*** Task data

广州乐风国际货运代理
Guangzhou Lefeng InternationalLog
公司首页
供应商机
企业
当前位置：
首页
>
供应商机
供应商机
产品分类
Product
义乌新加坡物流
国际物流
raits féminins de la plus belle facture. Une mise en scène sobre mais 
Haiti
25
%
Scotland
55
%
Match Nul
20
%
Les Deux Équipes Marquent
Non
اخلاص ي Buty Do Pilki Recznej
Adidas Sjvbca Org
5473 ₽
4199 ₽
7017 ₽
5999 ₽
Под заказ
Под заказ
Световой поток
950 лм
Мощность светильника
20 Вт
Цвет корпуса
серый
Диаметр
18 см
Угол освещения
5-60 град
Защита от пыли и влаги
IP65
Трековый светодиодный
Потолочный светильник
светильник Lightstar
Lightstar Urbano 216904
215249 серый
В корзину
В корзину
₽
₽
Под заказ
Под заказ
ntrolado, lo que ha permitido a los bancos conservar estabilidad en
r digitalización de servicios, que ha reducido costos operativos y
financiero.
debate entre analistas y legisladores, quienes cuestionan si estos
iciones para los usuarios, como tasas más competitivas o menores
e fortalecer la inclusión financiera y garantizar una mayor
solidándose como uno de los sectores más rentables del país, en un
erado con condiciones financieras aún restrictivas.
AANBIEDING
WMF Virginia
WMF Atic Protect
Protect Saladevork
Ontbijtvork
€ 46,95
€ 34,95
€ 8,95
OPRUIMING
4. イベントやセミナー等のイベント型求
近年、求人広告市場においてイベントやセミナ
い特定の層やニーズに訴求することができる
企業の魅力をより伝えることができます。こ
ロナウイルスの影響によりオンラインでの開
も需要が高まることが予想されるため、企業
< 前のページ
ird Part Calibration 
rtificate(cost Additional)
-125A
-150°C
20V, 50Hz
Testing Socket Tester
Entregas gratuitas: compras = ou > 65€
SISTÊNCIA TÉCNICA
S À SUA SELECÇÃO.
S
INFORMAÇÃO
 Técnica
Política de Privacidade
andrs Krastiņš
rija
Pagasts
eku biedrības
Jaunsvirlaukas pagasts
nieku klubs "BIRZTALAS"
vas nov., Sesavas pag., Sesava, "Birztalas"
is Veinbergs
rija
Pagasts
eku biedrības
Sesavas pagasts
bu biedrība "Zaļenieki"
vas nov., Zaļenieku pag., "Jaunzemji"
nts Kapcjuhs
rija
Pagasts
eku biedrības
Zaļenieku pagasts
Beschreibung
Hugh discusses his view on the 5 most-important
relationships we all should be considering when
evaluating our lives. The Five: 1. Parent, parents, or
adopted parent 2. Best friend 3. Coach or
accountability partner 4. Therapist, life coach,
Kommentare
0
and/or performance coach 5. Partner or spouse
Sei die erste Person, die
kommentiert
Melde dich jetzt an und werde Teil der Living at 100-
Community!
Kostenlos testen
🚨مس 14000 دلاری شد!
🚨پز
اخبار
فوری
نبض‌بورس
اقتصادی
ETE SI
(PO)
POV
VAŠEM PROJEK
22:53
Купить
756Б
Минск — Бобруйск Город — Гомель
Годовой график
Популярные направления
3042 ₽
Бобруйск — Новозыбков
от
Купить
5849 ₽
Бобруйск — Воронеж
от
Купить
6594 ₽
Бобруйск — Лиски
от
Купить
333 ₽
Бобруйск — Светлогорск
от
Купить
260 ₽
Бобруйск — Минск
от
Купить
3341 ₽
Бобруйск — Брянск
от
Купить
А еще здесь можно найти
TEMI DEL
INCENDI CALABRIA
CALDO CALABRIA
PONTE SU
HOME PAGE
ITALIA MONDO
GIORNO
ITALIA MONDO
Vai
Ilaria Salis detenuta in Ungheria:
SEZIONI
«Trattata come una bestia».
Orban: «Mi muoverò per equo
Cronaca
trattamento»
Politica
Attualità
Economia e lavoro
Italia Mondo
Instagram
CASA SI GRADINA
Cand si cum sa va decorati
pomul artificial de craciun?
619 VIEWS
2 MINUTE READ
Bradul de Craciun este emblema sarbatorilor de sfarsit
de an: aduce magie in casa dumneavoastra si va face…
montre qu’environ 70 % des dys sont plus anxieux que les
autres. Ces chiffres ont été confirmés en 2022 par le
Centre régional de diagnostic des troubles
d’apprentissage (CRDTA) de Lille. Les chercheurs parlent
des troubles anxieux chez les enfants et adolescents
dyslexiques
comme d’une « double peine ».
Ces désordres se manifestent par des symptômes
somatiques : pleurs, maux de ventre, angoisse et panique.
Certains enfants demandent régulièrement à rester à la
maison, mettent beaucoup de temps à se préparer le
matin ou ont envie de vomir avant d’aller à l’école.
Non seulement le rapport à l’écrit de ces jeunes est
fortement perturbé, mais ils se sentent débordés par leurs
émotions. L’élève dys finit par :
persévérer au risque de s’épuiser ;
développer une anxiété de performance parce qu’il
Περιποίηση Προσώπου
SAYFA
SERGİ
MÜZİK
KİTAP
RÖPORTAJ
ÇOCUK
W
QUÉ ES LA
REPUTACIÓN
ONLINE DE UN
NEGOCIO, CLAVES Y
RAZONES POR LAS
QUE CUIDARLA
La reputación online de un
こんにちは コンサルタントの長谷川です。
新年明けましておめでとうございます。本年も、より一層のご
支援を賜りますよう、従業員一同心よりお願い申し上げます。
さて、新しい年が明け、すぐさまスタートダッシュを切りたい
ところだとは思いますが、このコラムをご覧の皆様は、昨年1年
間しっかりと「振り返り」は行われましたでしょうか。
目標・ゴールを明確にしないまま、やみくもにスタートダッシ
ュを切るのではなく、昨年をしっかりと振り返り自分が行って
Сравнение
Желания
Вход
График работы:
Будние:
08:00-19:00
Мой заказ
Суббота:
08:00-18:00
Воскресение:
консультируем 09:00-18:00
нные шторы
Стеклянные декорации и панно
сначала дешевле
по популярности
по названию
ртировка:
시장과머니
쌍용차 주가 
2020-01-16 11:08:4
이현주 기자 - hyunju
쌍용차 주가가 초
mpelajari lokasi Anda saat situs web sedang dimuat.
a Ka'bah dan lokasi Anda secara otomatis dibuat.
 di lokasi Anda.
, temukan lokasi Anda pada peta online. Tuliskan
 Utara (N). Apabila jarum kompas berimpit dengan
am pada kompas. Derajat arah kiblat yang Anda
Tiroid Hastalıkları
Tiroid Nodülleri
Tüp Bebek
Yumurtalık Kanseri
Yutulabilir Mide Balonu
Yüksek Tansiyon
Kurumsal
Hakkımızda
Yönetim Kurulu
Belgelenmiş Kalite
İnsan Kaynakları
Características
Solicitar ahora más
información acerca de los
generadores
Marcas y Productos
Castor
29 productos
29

******

> _What you have to do_
Each entry should be retyped exactly as given.

> _Task solution_
广州乐风国际货运代理
Guangzhou Lefeng InternationalLog
公司首页
供应商机
企业
当前位置：
首页
>
供应商机
供应商机
产品分类
Product
义乌新加坡物流
国际物流
raits féminins de la plus belle facture. Une mise en scène sobre mais 
Haiti
25
%
Scotland
55
%
Match Nul
20
%
Les Deux Équipes Marquent
Non
اخلاص ي Buty Do Pilki Recznej
Adidas Sjvbca Org
5473 ₽
4199 ₽
7017 ₽
5999 ₽
Под заказ
Под заказ
Световой поток
950 лм
Мощность светильника
20 Вт
Цвет корпуса
серый
Диаметр
18 см
Угол освещения
5-60 град
Защита от пыли и влаги
IP65
Трековый светодиодный
Потолочный светильник
светильник Lightstar
Lightstar Urbano 216904
215249 серый
В корзину
В корзину
₽
₽
Под заказ
Под заказ
ntrolado, lo que ha permitido a los bancos conservar estabilidad en
r digitalización de servicios, que ha reducido costos operativos y
financiero.
debate entre analistas y legisladores, quienes cuestionan si estos
iciones para los usuarios, como tasas más competitivas o menores
e fortalecer la inclusión financiera y garantizar una mayor
solidándose como uno de los sectores más rentables del país, en un
erado con condiciones financieras aún restrictivas.
AANBIEDING
WMF Virginia
WMF Atic Protect
Protect Saladevork
Ontbijtvork
€ 46,95
€ 34,95
€ 8,95
OPRUIMING
4. イベントやセミナー等のイベント型求
近年、求人広告市場においてイベントやセミナ
い特定の層やニーズに訴求することができる
企業の魅力をより伝えることができます。こ
ロナウイルスの影響によりオンラインでの開
も需要が高まることが予想されるため、企業
< 前のページ
ird Part Calibration 
rtificate(cost Additional)
-125A
-150°C
20V, 50Hz
Testing Socket Tester
Entregas gratuitas: compras = ou > 65€
SISTÊNCIA TÉCNICA
S À SUA SELECÇÃO.
S
INFORMAÇÃO
 Técnica
Política de Privacidade
andrs Krastiņš
rija
Pagasts
eku biedrības
Jaunsvirlaukas pagasts
nieku klubs "BIRZTALAS"
vas nov., Sesavas pag., Sesava, "Birztalas"
is Veinbergs
rija
Pagasts
eku biedrības
Sesavas pagasts
bu biedrība "Zaļenieki"
vas nov., Zaļenieku pag., "Jaunzemji"
nts Kapcjuhs
rija
Pagasts
eku biedrības
Zaļenieku pagasts
Beschreibung
Hugh discusses his view on the 5 most-important
relationships we all should be considering when
evaluating our lives. The Five: 1. Parent, parents, or
adopted parent 2. Best friend 3. Coach or
accountability partner 4. Therapist, life coach,
Kommentare
0
and/or performance coach 5. Partner or spouse
Sei die erste Person, die
kommentiert
Melde dich jetzt an und werde Teil der Living at 100-
Community!
Kostenlos testen
🚨مس 14000 دلاری شد!
🚨پز
اخبار
فوری
نبض‌بورس
اقتصادی
ETE SI
(PO)
POV
VAŠEM PROJEK
22:53
Купить
756Б
Минск — Бобруйск Город — Гомель
Годовой график
Популярные направления
3042 ₽
Бобруйск — Новозыбков
от
Купить
5849 ₽
Бобруйск — Воронеж
от
Купить
6594 ₽
Бобруйск — Лиски
от
Купить
333 ₽
Бобруйск — Светлогорск
от
Купить
260 ₽
Бобруйск — Минск
от
Купить
3341 ₽
Бобруйск — Брянск
от
Купить
А еще здесь можно найти
TEMI DEL
INCENDI CALABRIA
CALDO CALABRIA
PONTE SU
HOME PAGE
ITALIA MONDO
GIORNO
ITALIA MONDO
Vai
Ilaria Salis detenuta in Ungheria:
SEZIONI
«Trattata come una bestia».
Orban: «Mi muoverò per equo
Cronaca
trattamento»
Politica
Attualità
Economia e lavoro
Italia Mondo
Instagram
CASA SI GRADINA
Cand si cum sa va decorati
pomul artificial de craciun?
619 VIEWS
2 MINUTE READ
Bradul de Craciun este emblema sarbatorilor de sfarsit
de an: aduce magie in casa dumneavoastra si va face…
montre qu’environ 70 % des dys sont plus anxieux que les
autres. Ces chiffres ont été confirmés en 2022 par le
Centre régional de diagnostic des troubles
d’apprentissage (CRDTA) de Lille. Les chercheurs parlent
des troubles anxieux chez les enfants et adolescents
dyslexiques
comme d’une « double peine ».
Ces désordres se manifestent par des symptômes
somatiques : pleurs, maux de ventre, angoisse et panique.
Certains enfants demandent régulièrement à rester à la
maison, mettent beaucoup de temps à se préparer le
matin ou ont envie de vomir avant d’aller à l’école.
Non seulement le rapport à l’écrit de ces jeunes est
fortement perturbé, mais ils se sentent débordés par leurs
émotions. L’élève dys finit par :
persévérer au risque de s’épuiser ;
développer une anxiété de performance parce qu’il
Περιποίηση Προσώπου
SAYFA
SERGİ
MÜZİK
KİTAP
RÖPORTAJ
ÇOCUK
W
QUÉ ES LA
REPUTACIÓN
ONLINE DE UN
NEGOCIO, CLAVES Y
RAZONES POR LAS
QUE CUIDARLA
La reputación online de un
こんにちは コンサルタントの長谷川です。
新年明けましておめでとうございます。本年も、より一層のご
支援を賜りますよう、従業員一同心よりお願い申し上げます。
さて、新しい年が明け、すぐさまスタートダッシュを切りたい
ところだとは思いますが、このコラムをご覧の皆様は、昨年1年
間しっかりと「振り返り」は行われましたでしょうか。
目標・ゴールを明確にしないまま、やみくもにスタートダッシ
ュを切るのではなく、昨年をしっかりと振り返り自分が行って
Сравнение
Желания
Вход
График работы:
Будние:
08:00-19:00
Мой заказ
Суббота:
08:00-18:00
Воскресение:
консультируем 09:00-18:00
нные шторы
Стеклянные декорации и панно
сначала дешевле
по популярности
по названию
ртировка:
시장과머니
쌍용차 주가 
2020-01-16 11:08:4
이현주 기자 - hyunju
쌍용차 주가가 초
mpelajari lokasi Anda saat situs web sedang dimuat.
a Ka'bah dan lokasi Anda secara otomatis dibuat.
 di lokasi Anda.
, temukan lokasi Anda pada peta online. Tuliskan
 Utara (N). Apabila jarum kompas berimpit dengan
am pada kompas. Derajat arah kiblat yang Anda
Tiroid Hastalıkları
Tiroid Nodülleri
Tüp Bebek
Yumurtalık Kanseri
Yutulabilir Mide Balonu
Yüksek Tansiyon
Kurumsal
Hakkımızda
Yönetim Kurulu
Belgelenmiş Kalite
İnsan Kaynakları
Características
Solicitar ahora más
información acerca de los
generadores
Marcas y Productos
Castor
29 productos
29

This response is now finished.